Rewrite the stretch from the line containing "right elbow: (108, 234, -25)" through the line containing "right elbow: (418, 220, 17)", keeping every line, including each "Person at" line with its box left unchanged. In the keypoint values, multiply every x, y, and depth number by 2.6 and round to whole numbers, with halves rounded up.

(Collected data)
◇ ◇ ◇ ◇ ◇

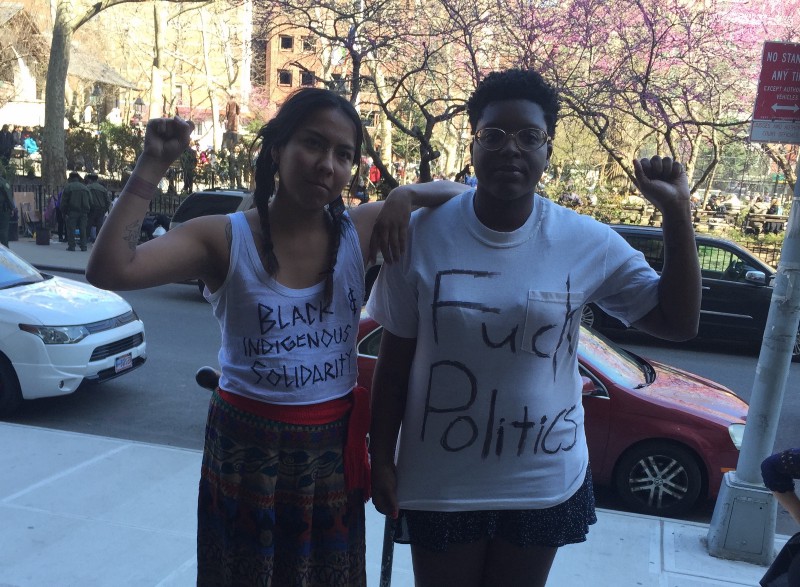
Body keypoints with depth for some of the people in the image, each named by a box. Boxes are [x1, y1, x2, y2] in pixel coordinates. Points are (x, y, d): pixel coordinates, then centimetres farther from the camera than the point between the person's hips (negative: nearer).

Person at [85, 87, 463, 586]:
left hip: (334, 446, 2)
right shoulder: (224, 238, -11)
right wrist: (152, 167, -22)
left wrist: (404, 195, -18)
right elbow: (110, 271, -22)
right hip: (245, 447, -2)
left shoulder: (361, 231, -5)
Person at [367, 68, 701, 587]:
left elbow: (678, 322, -4)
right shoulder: (424, 234, -13)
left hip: (546, 481, 2)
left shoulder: (589, 243, -9)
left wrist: (677, 215, -13)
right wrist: (382, 459, -2)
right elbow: (396, 358, -6)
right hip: (439, 482, -1)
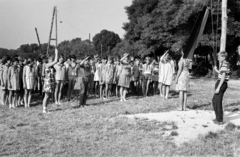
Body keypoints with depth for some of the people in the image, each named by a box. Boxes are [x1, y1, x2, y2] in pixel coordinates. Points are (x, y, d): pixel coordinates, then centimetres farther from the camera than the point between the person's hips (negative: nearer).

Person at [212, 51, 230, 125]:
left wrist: (218, 87, -22)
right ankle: (218, 117, 28)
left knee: (218, 102, -2)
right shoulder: (225, 64, 14)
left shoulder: (224, 64, -17)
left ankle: (220, 120, 7)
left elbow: (223, 77, -22)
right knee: (214, 100, 19)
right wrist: (216, 70, 12)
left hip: (221, 84, -10)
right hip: (221, 84, 10)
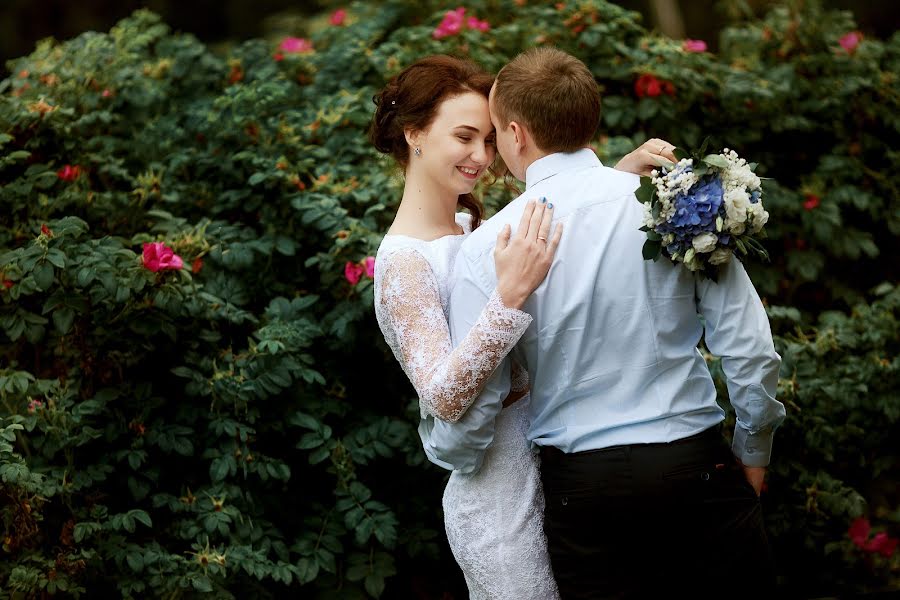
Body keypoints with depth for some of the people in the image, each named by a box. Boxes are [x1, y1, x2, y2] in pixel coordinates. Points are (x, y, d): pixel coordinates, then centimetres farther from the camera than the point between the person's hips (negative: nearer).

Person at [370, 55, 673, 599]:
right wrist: (510, 294, -37)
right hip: (501, 499, -9)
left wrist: (623, 170, 0)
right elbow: (442, 396, -28)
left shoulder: (472, 228, 8)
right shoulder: (406, 262, -17)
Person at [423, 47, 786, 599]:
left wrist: (447, 453, 17)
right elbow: (751, 350, -3)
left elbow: (472, 402, -5)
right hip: (696, 465, 1)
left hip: (583, 486, 0)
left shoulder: (488, 247, -8)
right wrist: (753, 451, 12)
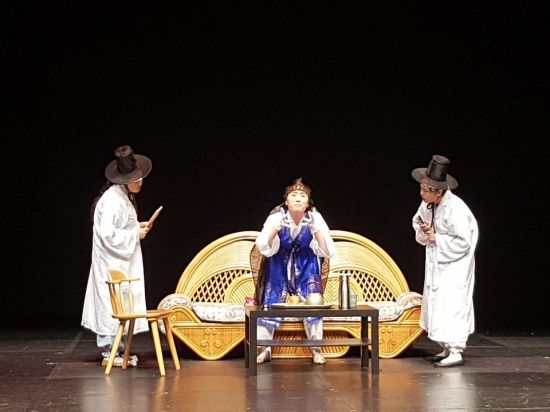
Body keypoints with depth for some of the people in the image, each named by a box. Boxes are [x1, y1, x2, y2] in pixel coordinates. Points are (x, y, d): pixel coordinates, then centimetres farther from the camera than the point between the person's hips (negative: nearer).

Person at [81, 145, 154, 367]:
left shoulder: (124, 196, 11)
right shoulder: (113, 200, -21)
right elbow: (108, 234, -25)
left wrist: (137, 227, 6)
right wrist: (135, 234, -17)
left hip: (120, 260, 10)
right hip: (112, 262, -10)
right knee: (112, 301, -5)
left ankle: (113, 347, 20)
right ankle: (110, 351, 0)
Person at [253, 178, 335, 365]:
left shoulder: (315, 218, -19)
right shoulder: (277, 216, -20)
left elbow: (328, 252, -22)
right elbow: (262, 248, -26)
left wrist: (316, 230, -35)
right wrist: (275, 229, -39)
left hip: (306, 263, 0)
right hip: (279, 262, 0)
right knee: (271, 301, -12)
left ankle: (316, 349, -8)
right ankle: (265, 349, -1)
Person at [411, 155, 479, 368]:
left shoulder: (454, 208, -26)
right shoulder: (427, 204, -4)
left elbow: (463, 242, -24)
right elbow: (418, 220, 17)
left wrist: (436, 238, -19)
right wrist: (423, 230, -6)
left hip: (454, 264, -8)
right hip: (436, 262, 9)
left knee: (451, 304, -10)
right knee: (435, 302, 12)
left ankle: (456, 352, -6)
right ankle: (446, 349, 23)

◇ ◇ ◇ ◇ ◇

## Response area
right elbow: (281, 608, -65)
left wrist: (356, 590, 16)
right wrist: (351, 608, -44)
left hip: (312, 676, 26)
right hip: (291, 681, -26)
right knee: (291, 783, -13)
left ankle: (294, 902, 52)
right ankle: (286, 913, 0)
Person at [253, 178, 335, 365]:
left shoulder: (819, 567, -49)
right shoulder: (720, 562, -52)
left elbow: (853, 655, -57)
right elbow: (681, 645, -68)
left wrist: (822, 598, -91)
right wrist: (715, 595, -101)
left hip: (796, 684, 0)
right hip: (725, 681, 0)
right knee: (705, 783, -31)
left ankle: (822, 907, -21)
right ankle: (689, 907, -3)
Person at [411, 155, 479, 368]:
left shoulder: (1180, 541, -68)
right shoulder: (1110, 530, -10)
left elbow: (1204, 629, -62)
right elbow: (1087, 572, 44)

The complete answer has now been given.